Our expectations and models used to estimate the allowance for losses on commercial and residential mortgage loans are regularly updated to reflect the current economic environment.
LOAN MODIFICATIONS
The allowance for credit losses incorporates an estimate of lifetime expected credit losses and is recorded on each asset upon asset origination or acquisition. The starting point for the estimate of the allowance for credit losses is historical loss information, which includes losses from modifications of receivables to borrowers experiencing financial difficulty. We use a probability of default/loss given default model to determine the allowance for credit losses for our commercial and residential mortgage loans. An assessment of whether a borrower is experiencing financial difficulty is made on the date of a modification.
Because the effect of most modifications made to borrowers experiencing financial difficulty is already included in the allowance for credit losses utilizing the measurement methodologies used to estimate the allowance, a change to the allowance for credit losses is generally not recorded upon modification.

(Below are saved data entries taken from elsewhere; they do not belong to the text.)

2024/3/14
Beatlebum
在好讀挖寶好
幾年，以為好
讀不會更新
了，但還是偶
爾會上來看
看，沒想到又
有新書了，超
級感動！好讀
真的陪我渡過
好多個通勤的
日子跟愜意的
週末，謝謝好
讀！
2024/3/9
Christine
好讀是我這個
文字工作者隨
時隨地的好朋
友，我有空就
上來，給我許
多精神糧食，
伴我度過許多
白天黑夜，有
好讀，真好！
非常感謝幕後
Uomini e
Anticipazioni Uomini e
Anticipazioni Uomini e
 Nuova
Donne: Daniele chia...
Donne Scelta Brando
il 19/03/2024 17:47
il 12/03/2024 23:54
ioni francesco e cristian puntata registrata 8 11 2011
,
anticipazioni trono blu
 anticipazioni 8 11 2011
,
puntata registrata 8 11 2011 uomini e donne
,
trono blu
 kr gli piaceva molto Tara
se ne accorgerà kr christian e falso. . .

When modifications are executed, they often will be in the form of principal forgiveness, term extensions, interest rate reductions, or some combination of any of these concessions. When principal is forgiven, the amortized cost basis of the asset is written off against the allowance for credit losses. The amount of the principal forgiveness is deemed to be uncollectible; therefore, that portion of the loan is written off, resulting in a reduction of the amortized cost basis and a corresponding adjustment to the allowance for credit losses.

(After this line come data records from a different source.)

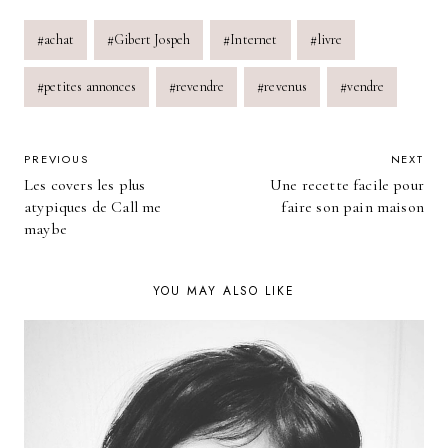
Post
#
achat
#
Gibert Jospeh
#
Internet
#
livre
Tags:
#
petites annonces
#
revendre
#
revenus
#
vendre
POST
PREVIOUS
NEXT
Les covers les plus
Une recette facile pour
NAVIGATION
atypiques de Call me
faire son pain maison
maybe
YOU MAY ALSO LIKE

We assess whether a borrower is experiencing financial difficulty based on a variety of factors, including the borrower’s current default on any of its outstanding debt, the probability of a default on any of its debt in the foreseeable future without the modification, the insufficiency of the borrower’s forecasted cash flows to service any of its outstanding debt (including both principal and interest), and the borrower’s inability to access alternative third party financing at an interest rate that would be reflective of current market conditions for a non-troubled debtor.

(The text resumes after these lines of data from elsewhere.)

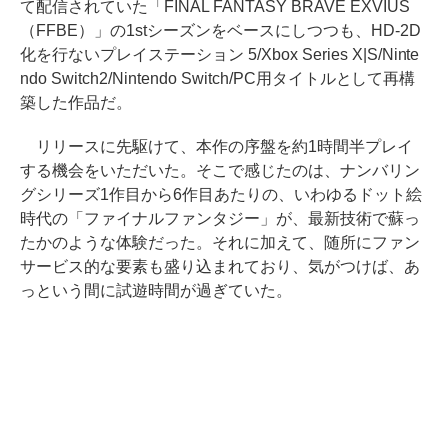
て配信されていた「FINAL FANTASY BRAVE EXVIUS
（FFBE）」の1stシーズンをベースにしつつも、HD-2D
化を行ないプレイステーション 5/Xbox Series X|S/Ninte
ndo Switch2/Nintendo Switch/PC用タイトルとして再構
築した作品だ。
リリースに先駆けて、本作の序盤を約1時間半プレイ
する機会をいただいた。そこで感じたのは、ナンバリン
グシリーズ1作目から6作目あたりの、いわゆるドット絵
時代の「ファイナルファンタジー」が、最新技術で蘇っ
たかのような体験だった。それに加えて、随所にファン
サービス的な要素も盛り込まれており、気がつけば、あ
っという間に試遊時間が過ぎていた。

Corebridge did not modify any loans to borrowers experiencing financial difficulty during the three months ended March 31,2026 and 2025.
There were no loans that defaulted during the three months ended March 31, 2026 that had been previously modified with borrowers experiencing financial difficulties.
Corebridge closely monitors the performance of the loans modified to borrowers experiencing financial difficulty to understand the effectiveness of its modification efforts. All loans with borrowers with financial difficulty that have been modified in the previous 12 months are current and performing in conjunction with its modified terms.